Siamo nel clima dell’“operazione Sturzo”, ossia del tentativo del “partito Romano”, direttamente influenzato dal Papa, di mettere in piedi una lista per le amministrative romane del ’52 che, capeggiata dall’ormai anziano Don Luigi Sturzo, riunisse il blocco centrista al potere al governo nazionale e lo allargasse al mondo monarchico e neo-fascista. Il tentativo provocò malumori in settori della stessa Dc – i rapporti tra De Gasperi e Pio XII si interruppero a causa degli strascichi di quella vicenda –, per non parlare dei partner di governo repubblicani e saragatiani allora alleati nel quadripartito. E incontrò la ferma e allarmata opposizione dei partiti del movimento operaio, che si rinsaldarono attorno ad una unitaria Lista cittadina (un’immagine stilizzata del Campidoglio ne fu il simbolo), capeggiata dal vecchio Nitti e formata da comunisti, socialisti e personalità del mondo laico e della cultura.
Siamo al culmine del centrismo degasperiano, e gli scricchiolii di quel sistema di governo già si erano fatti evidenti in precedenti tornate elettorali.

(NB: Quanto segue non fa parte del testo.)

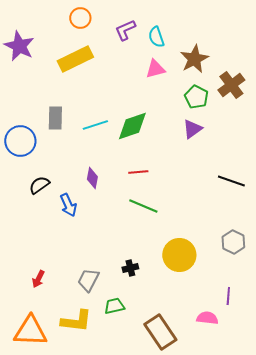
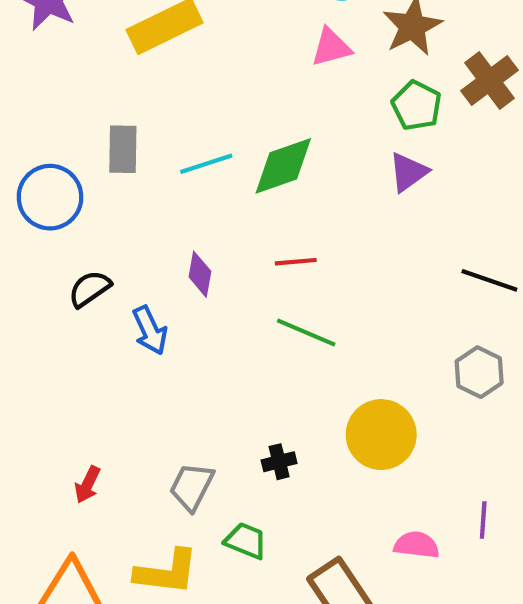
gray hexagon: (233, 242) -> (479, 372), moved
green trapezoid: (114, 306) -> (246, 541), turned 35
pink semicircle: (207, 318) -> (417, 545), moved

Mentre i partiti del movimento operaio avevano tutt’altro che perso ascendente sulle classi subalterne, il blocco centrista si sgretolava: spezzoni massicci di gruppi dirigenti tradizionali e delle loro clientele guardavano a destra, insoddisfatti per la (per loro) troppo timida azione anticomunista di De Gasperi, e per l’altrettanto timida riforma agraria in via di allestimento; altre parti del ceto medio viravano a sinistra, insoddisfatte della propria condizione materiale e coscienti che alla fin fine il diavolo social-comunista non era così brutto come glielo avevano dipinto il 18 aprile. Proprio in riferimento a questo sfaldamento del centrismo, suggeriscono gli autori, ebbe maggior successo la candidatura di Di Vittorio, che attraverso il suo prestigio convogliò sulla lista di sinistra per la prima volta il voto dei lavoratori statali, su un programma più generale incentrato sulla riqualificazione urbana e l’industrializzazione di Roma, secondo il leader della Cgil non votata come per destino alla rendita parassitaria turistica e immobiliare.

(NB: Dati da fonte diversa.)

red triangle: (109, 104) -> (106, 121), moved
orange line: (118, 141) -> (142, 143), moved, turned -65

L’“operazione Sturzo” non andò in porto: la Dc riunì il quadripartito assieme a Psdi, Pri e Pli e, pur sconfitta in voti assoluti, per il gioco degli apparentamenti si garantì la maggioranza in Campidoglio senza l’apporto monarchico-missino, contro la Lista Cittadina primeggiante in voti. Di Vittorio risultò il candidato di opposizione più votato, e si impegnò assiduamente a Roma per affermare le sue caratteristiche linee programmatiche. La morte lo colse, nel 1957, da consigliere comunale, in amaro dissidio con il proprio partito, per la sua mancata riproposizione come capo-lista nella tornata del ’57 e per il successivo scontro sulla tragedia ungherese.
Non è questo lo spazio per discettare sull’attualità o meno del programma per Roma di Di Vittorio e della Cgil dell’epoca (programma riportato nell’appendice). Ma senz’altro da valorizzare ancor oggi di quella esperienza è il metodo: la battaglia al Comune come parte di una lotta più generale, non slegata dagli indirizzi generali del Paese; la ferma identificazione tra candidato e interessi sociali che si intende promuovere; il nesso insomma tra “politica” e “popolo”. Oggi sono forse venute meno personalità dello stampo di Di Vittorio, ma esse non nascevano dal nulla, erano portatrici dirette, in senso quasi antropologico, della storia e delle aspirazioni delle classi subalterne. E’ questo circolo virtuoso a dover essere innanzi tutto ricostruito.